__INSTRUCTION 1__
Transcribe the entries from the line containing "### Личная эффективность" through the last line of the entries, including both ends.

__SOURCE EXTRACT__
^^^^

Cassim decried that the allocation to the National Student Financial Aid Scheme (NSFAS) will increase by less than a billion rand in the next three years. “This, while it is common knowledge that less than half of students who are financially needy can be assisted with the current budget,” he said.
‘Corruption’ in student financial aid scheme
The students’ funding situation is even “worse” at the Lovedale technical college in the Eastern Cape, according to Cassim. “NSFAS students have not received a single meal allowance, not just this year but the whole of last year.
“Those staying more than 10km away do not receive a transport allowance and many NSFAS beneficiaries were forced to pay an upfront registration fee at the beginning of the year.”
For Sipho Mbatha, an Economic Freedom Fighters MP, “the less said about NSFAS, the better”.
“No matter how you grow it, it still funds half the deserving students,” said Mbatha. “We need free education now.”
But the ANC’s Sibongile Mchunu blamed NSFAS’s inability to fund all qualifying students on the fact that university fees keep increasing above the inflation rate.
Nzimande said NSFAS has helped educate more than 1.5-million poor students to the tune of R50-billion since its inception as the Tertiary Education Fund of South Africa in 1991.
But “sadly, we have found evidence of corruption in the application of NSFAS loans and bursaries within the system”, said Nzimande.
“By the end of May 2015, a forensic investigation will have commenced to determine the depth of corrupt practices in the administration of NSFAS.”

^^^^

[Entries from a dataset]
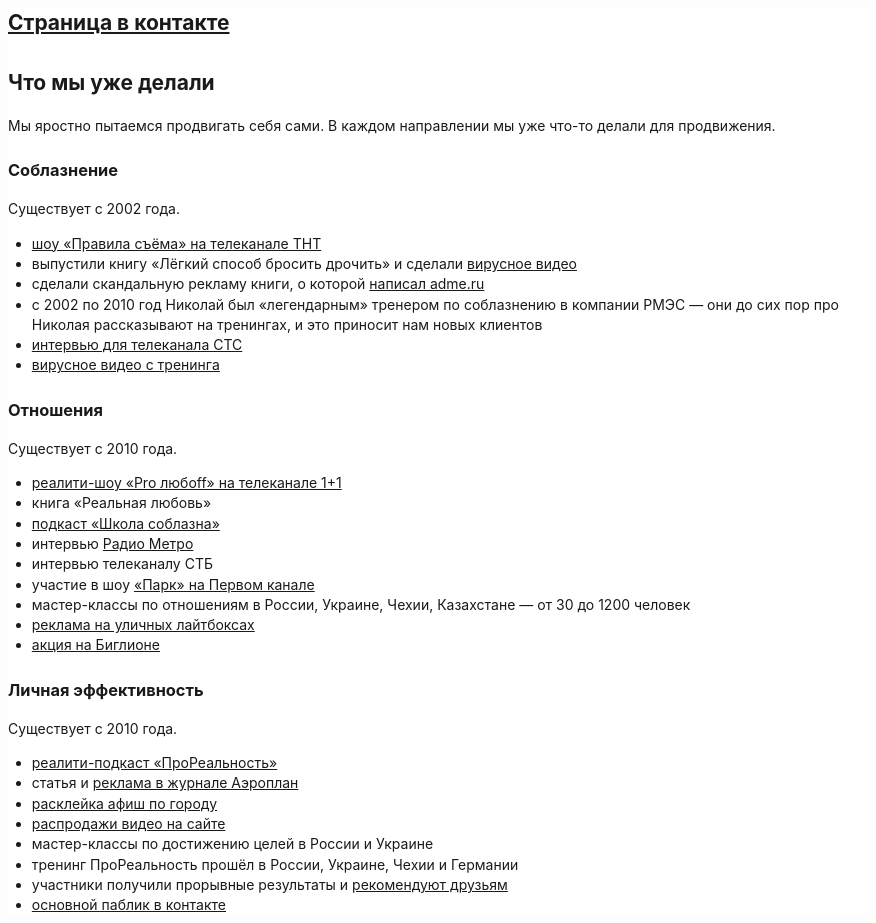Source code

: [Страница в контакте](https://vk.com/nickvorobiov)
----

## Что мы уже делали

Мы яростно пытаемся продвигать себя сами. В каждом направлении мы уже что-то делали для продвижения.

### Соблазнение

Существует с 2002 года.

- [шоу «Правила съёма» на телеканале ТНТ](http://www.youtube.com/watch?v=TcmrBwzT_PM)
- выпустили книгу «Лёгкий способ бросить дрочить» и сделали [вирусное видео](http://www.youtube.com/watch?v=tc7oOufi_Ws)
- сделали скандальную рекламу книги, о которой [написал adme.ru](http://www.adme.ru/zhizn-marazmy/bessmyslennaya-reklama-411655/)
- с 2002 по 2010 год Николай был «легендарным» тренером по соблазнению в компании РМЭС — они до сих пор про Николая рассказывают на тренингах, и это приносит нам новых клиентов
- [интервью для телеканала СТС](http://www.youtube.com/watch?v=0BEZBbKcT1g)
- [вирусное видео с тренинга](http://www.youtube.com/watch?v=JW2Tu0tqpME)

### Отношения

Существует с 2010 года.

- [реалити-шоу «Pro любoff» на телеканале 1+1](http://www.youtube.com/watch?v=8Z-pXt3BG9s)
- книга «Реальная любовь»
- [подкаст «Школа соблазна»](http://shkola-soblazna.podster.fm/)
- интервью [Радио Метро](http://radiometro.ru/)
- интервью телеканалу СТБ
- участие в шоу [«Парк» на Первом канале](https://vk.com/nickvorobiov?z=photo684697_376027333%2Falbum684697_00%2Frev)
- мастер-классы по отношениям в России, Украине, Чехии, Казахстане — от 30 до 1200 человек
- [реклама на уличных лайтбоксах](https://www.dropbox.com/s/rdjop90fviuzncl/nsk_proluboff.jpg?dl=0)
- [акция на Биглионе](https://www.dropbox.com/s/0umrzpwn0rk1f52/biglion-20110729-day6.png?dl=0)

### Личная эффективность

Существует с 2010 года.

- [реалити-подкаст «ПроРеальность»](http://prorealnost.podster.fm/)
- статья и [реклама в журнале Аэроплан](https://www.dropbox.com/s/u489a7t46fgo23x/prorealnost_aeroplan.jpg?dl=0)
- [расклейка афиш по городу](https://www.dropbox.com/s/cxu3zky0w2ermfj/afisha-prorealnost-kemerovo.jpg?dl=0)
- [распродажи видео на сайте](https://www.dropbox.com/s/o7x2tf01qlrpr3a/Prorealnost_Sale.jpg?dl=0)
- мастер-классы по достижению целей в России и Украине
- тренинг ПроРеальность прошёл в России, Украине, Чехии и Германии
- участники получили прорывные результаты и [рекомендуют друзьям](http://prorealnost.com/page/testimonials)
- [основной паблик в контакте](https://vk.com/prorealnost)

^^^^

__INSTRUCTION 2__
From the article on student financial aid, reproduce word for word the passage from "Cassim decried that" up to and including "of last year.".

__TASK SOLUTION 1__
### Личная эффективность

Существует с 2010 года.

- [реалити-подкаст «ПроРеальность»](http://prorealnost.podster.fm/)
- статья и [реклама в журнале Аэроплан](https://www.dropbox.com/s/u489a7t46fgo23x/prorealnost_aeroplan.jpg?dl=0)
- [расклейка афиш по городу](https://www.dropbox.com/s/cxu3zky0w2ermfj/afisha-prorealnost-kemerovo.jpg?dl=0)
- [распродажи видео на сайте](https://www.dropbox.com/s/o7x2tf01qlrpr3a/Prorealnost_Sale.jpg?dl=0)
- мастер-классы по достижению целей в России и Украине
- тренинг ПроРеальность прошёл в России, Украине, Чехии и Германии
- участники получили прорывные результаты и [рекомендуют друзьям](http://prorealnost.com/page/testimonials)
- [основной паблик в контакте](https://vk.com/prorealnost)

__TASK SOLUTION 2__
Cassim decried that the allocation to the National Student Financial Aid Scheme (NSFAS) will increase by less than a billion rand in the next three years. “This, while it is common knowledge that less than half of students who are financially needy can be assisted with the current budget,” he said.
‘Corruption’ in student financial aid scheme
The students’ funding situation is even “worse” at the Lovedale technical college in the Eastern Cape, according to Cassim. “NSFAS students have not received a single meal allowance, not just this year but the whole of last year.